- _READING TEXT_

- Opening Delimiter -

Single by Lee Mu-jin

from the EP Room Vol. 1
- Language: Korean
- Released: May 14, 2021
- Genre: Jazz; folk; pop;
- Length: 3:52
- Label: ShowPlay, Kakao
- Songwriter: Lee Mu-jin

Lee Mu-jin singles chronology
|  | "Traffic Light" (2021) | "The Assignment Song" (2021) |

Music video
- "Traffic Light" on YouTube

= Traffic Light (song) =

"Traffic Light" (Korean: 신호등; RR: Sinhodeung) is a song by Korean singer and songwriter Lee Mu-jin. It was released on May 14, 2021, as Lee's first single after his third-place finish on Korean music audition show Sing Again in 2020.

== Background ==
In November 2020, Lee was entered into the popular South Korean music audition show Sing Again. The shows aim is to take nameless singers and open them up to public interest, which means every contestant is referred to by a number instead of their name, which left Lee anonymous throughout the show's duration. Lee progressed through each round and was one of six people to compete in the finals on February 8, 2021, where he finished in third place. His performance of "Is Anybody There?" has currently amassed over 30 million views on YouTube, showcasing his popularity. After finishing third, he began working on "Traffic Light," and released the song three months after the show's conclusion. The songs concept is a reference to a line he said during his initial performance on the show, where he stated he was "a yellow light type of singer."

- Closing Delimiter -

- _PROVIDED MATERIAL_
- Opening Delimiter -

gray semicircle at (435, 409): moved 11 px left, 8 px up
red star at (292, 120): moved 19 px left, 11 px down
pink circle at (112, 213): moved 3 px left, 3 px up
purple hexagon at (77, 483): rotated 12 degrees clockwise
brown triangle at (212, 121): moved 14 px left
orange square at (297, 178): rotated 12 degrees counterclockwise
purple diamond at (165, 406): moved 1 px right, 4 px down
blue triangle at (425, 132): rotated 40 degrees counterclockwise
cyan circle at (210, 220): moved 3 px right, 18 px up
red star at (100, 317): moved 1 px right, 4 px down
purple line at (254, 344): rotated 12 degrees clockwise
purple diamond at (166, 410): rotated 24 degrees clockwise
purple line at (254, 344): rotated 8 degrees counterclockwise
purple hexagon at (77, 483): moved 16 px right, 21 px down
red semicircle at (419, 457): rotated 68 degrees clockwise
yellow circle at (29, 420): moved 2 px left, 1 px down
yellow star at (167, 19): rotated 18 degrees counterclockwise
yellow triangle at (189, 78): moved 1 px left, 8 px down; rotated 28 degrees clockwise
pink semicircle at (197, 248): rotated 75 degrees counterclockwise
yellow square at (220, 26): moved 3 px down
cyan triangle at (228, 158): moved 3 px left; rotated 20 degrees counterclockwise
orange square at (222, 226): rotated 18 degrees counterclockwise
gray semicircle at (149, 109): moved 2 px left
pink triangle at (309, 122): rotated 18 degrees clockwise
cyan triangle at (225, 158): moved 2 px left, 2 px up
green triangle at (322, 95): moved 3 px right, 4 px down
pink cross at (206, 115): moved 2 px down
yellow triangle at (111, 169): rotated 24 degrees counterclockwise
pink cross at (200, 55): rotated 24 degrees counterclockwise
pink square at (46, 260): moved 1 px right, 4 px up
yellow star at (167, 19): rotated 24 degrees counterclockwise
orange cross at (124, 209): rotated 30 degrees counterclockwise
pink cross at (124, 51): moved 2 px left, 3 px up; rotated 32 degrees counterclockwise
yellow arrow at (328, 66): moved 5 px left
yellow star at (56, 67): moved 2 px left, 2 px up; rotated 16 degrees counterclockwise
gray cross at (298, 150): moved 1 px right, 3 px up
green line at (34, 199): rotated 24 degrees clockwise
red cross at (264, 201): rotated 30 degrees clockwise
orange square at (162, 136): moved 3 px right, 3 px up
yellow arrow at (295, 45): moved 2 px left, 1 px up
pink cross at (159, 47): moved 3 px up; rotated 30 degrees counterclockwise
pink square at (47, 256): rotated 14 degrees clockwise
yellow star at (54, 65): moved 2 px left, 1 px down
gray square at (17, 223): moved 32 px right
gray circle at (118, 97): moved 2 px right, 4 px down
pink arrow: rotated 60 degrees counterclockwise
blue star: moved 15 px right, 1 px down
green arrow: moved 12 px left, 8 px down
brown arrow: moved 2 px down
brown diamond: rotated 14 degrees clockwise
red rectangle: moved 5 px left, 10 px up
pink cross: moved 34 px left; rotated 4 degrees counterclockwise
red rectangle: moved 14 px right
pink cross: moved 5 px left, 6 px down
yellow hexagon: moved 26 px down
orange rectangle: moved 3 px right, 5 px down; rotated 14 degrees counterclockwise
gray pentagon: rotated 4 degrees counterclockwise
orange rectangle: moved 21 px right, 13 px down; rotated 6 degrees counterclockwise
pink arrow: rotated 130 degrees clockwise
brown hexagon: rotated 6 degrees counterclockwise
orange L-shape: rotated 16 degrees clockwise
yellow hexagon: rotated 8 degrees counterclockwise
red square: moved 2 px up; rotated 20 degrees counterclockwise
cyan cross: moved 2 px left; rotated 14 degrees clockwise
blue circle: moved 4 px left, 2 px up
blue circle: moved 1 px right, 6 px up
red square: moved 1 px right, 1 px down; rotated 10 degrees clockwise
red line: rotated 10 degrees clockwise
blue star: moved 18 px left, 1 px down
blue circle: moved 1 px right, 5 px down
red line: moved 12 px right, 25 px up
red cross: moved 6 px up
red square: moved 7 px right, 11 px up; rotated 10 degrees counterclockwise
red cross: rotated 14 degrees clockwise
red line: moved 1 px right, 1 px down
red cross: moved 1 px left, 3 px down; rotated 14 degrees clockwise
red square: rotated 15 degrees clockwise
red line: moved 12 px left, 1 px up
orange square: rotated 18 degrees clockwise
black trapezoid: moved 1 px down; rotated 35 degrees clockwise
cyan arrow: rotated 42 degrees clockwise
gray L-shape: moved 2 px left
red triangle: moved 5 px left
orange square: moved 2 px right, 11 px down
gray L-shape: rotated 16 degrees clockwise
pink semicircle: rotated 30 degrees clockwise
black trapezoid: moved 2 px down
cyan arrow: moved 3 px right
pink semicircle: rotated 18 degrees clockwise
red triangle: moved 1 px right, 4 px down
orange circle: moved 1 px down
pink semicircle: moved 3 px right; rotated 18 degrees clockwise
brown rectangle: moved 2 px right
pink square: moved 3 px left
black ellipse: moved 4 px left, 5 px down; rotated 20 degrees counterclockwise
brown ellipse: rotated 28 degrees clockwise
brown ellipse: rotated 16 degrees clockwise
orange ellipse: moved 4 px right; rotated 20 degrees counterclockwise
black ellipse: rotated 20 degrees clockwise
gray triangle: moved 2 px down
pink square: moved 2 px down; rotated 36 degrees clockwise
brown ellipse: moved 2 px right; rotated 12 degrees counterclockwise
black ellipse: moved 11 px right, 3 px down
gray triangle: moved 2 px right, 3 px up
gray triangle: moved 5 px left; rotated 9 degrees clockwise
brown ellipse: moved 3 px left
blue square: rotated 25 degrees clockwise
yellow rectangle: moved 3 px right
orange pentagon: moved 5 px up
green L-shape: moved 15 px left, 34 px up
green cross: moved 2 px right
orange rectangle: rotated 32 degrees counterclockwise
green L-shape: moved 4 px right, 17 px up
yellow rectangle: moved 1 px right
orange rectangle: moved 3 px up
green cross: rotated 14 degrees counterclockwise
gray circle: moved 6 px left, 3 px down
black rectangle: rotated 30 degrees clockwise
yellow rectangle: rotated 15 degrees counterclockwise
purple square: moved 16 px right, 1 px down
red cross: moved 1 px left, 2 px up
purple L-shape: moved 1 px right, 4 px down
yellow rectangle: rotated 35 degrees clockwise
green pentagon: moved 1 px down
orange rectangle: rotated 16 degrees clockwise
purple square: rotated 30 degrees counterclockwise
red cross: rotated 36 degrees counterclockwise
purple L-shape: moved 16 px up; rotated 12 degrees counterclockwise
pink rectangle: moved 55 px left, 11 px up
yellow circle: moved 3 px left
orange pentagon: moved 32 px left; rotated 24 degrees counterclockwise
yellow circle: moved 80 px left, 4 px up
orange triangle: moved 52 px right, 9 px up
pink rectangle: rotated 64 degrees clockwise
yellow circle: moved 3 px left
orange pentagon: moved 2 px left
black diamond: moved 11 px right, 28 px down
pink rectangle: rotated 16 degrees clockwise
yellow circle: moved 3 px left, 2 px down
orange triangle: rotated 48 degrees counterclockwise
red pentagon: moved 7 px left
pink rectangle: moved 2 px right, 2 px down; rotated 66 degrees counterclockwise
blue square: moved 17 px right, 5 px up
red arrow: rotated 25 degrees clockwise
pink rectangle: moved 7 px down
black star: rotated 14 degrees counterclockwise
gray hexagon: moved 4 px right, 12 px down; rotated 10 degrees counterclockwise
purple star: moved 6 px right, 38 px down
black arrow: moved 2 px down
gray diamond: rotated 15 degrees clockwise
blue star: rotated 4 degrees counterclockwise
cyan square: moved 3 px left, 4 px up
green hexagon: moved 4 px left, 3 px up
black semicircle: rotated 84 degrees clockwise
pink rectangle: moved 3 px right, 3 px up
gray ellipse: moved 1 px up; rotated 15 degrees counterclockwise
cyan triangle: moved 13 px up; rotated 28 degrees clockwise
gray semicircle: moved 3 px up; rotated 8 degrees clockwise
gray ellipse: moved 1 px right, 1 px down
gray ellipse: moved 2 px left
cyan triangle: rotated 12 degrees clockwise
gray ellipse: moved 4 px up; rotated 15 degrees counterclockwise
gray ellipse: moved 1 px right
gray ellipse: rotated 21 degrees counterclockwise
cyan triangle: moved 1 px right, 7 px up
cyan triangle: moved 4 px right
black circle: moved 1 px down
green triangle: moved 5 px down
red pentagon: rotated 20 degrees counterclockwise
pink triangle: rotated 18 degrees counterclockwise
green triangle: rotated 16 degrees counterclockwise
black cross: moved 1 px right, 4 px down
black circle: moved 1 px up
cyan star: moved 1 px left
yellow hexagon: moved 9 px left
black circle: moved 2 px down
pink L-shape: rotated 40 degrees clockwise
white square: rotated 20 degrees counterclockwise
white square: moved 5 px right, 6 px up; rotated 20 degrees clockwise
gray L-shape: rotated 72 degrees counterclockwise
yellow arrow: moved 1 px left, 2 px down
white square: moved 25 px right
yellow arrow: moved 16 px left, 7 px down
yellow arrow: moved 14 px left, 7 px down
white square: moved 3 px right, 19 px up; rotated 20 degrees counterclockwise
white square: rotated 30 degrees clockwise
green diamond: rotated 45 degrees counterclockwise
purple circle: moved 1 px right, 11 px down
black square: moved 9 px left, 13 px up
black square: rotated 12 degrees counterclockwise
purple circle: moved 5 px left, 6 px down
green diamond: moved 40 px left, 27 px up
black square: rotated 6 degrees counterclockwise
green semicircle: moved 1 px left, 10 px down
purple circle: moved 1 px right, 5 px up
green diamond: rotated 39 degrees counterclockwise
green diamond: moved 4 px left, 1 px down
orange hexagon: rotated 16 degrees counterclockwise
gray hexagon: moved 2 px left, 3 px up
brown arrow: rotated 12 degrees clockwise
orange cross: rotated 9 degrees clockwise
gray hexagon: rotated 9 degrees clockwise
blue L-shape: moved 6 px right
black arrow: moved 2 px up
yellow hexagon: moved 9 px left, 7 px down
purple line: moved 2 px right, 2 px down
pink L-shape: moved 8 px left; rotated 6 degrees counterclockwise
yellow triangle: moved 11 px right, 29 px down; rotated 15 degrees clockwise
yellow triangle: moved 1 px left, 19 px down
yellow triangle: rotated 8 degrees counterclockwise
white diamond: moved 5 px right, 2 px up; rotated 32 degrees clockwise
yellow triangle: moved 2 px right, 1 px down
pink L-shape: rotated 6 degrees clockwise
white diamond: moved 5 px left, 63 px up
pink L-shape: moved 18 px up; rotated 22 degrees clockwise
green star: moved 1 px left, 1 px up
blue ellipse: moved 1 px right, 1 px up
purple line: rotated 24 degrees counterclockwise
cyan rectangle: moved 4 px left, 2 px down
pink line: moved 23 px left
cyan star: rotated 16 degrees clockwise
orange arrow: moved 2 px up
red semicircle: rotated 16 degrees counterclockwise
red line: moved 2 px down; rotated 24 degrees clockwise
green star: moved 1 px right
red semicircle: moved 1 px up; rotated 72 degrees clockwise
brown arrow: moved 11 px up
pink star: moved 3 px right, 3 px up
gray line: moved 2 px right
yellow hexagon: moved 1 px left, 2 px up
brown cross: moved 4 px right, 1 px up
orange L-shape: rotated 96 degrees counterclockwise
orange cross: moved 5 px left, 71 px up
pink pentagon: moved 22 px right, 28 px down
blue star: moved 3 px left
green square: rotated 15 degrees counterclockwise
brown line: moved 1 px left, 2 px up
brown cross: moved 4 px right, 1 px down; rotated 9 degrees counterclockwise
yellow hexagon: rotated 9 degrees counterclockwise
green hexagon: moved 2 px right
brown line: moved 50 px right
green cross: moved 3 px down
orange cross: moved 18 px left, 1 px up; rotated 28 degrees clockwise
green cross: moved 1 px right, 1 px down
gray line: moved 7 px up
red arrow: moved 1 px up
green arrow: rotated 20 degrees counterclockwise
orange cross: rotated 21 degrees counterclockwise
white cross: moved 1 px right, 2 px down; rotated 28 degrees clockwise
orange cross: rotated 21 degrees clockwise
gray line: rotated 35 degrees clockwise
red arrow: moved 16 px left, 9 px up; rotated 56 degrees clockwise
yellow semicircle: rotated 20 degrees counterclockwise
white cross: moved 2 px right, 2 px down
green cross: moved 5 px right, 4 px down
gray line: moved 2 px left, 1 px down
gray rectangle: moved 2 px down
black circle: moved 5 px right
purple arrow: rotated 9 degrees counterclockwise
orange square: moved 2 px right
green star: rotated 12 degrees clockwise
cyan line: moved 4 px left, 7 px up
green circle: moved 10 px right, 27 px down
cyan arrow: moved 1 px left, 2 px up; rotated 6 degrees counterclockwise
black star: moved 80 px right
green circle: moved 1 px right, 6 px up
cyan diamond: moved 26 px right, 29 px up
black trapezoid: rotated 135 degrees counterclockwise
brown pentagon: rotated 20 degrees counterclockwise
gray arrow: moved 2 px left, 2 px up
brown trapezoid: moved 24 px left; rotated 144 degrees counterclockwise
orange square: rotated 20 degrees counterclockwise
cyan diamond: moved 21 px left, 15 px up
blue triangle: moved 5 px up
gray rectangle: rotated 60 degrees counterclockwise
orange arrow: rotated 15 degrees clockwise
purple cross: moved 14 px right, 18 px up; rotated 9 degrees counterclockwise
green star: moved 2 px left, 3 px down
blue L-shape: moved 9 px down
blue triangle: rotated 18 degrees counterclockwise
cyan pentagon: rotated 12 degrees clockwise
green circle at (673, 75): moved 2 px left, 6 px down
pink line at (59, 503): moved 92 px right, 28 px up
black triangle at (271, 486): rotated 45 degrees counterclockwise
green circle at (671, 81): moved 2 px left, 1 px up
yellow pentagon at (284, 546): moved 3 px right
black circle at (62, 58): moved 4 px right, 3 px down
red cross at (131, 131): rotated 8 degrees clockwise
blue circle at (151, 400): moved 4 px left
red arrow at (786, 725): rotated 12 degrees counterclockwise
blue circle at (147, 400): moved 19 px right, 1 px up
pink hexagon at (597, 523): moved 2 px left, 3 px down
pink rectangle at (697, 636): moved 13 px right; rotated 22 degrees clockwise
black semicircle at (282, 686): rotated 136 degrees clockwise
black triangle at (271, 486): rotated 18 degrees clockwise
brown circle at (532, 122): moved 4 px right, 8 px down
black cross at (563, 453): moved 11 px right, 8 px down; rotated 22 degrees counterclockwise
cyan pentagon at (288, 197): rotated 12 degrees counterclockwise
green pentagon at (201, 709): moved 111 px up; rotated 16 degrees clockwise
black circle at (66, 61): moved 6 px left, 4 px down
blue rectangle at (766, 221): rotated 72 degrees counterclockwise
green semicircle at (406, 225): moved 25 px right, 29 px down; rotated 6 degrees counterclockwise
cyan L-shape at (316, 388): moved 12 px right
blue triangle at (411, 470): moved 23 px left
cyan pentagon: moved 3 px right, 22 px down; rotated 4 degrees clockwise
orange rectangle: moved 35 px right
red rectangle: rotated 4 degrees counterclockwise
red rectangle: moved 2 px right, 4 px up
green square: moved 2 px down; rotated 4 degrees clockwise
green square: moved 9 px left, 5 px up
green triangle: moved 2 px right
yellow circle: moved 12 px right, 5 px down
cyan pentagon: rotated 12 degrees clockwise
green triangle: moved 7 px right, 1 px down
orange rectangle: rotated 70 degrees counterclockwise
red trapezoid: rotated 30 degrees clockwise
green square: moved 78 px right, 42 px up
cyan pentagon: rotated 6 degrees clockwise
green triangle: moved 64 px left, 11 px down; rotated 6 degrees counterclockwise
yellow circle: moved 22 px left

- Closing Delimiter -

- _WORK ORDER A_
In the article on the song "Traffic Light," condense the paragraph that begins "In November 2020, Lee was entered" into a short bulleted list that keeps its main facts.
- _WORK ORDER B_
Copy the passage of the article on the song "Traffic Light" word for word, starting with "Music video" and going on through "Again in 2020.".

- _TASK OUTPUT A_
- In November 2020, Lee entered the South Korean audition show Sing Again, which refers to contestants by number instead of by name, so he stayed anonymous throughout the show.
- He was one of six finalists on February 8, 2021, and finished third.
- His performance of "Is Anybody There?" has over 30 million views on YouTube.
- After the show, he began working on "Traffic Light" and released it three months after the show ended.
- The song's concept refers to his remark during his first performance that he was "a yellow light type of singer."

- _TASK OUTPUT B_
Music video
- "Traffic Light" on YouTube

= Traffic Light (song) =

"Traffic Light" (Korean: 신호등; RR: Sinhodeung) is a song by Korean singer and songwriter Lee Mu-jin. It was released on May 14, 2021, as Lee's first single after his third-place finish on Korean music audition show Sing Again in 2020.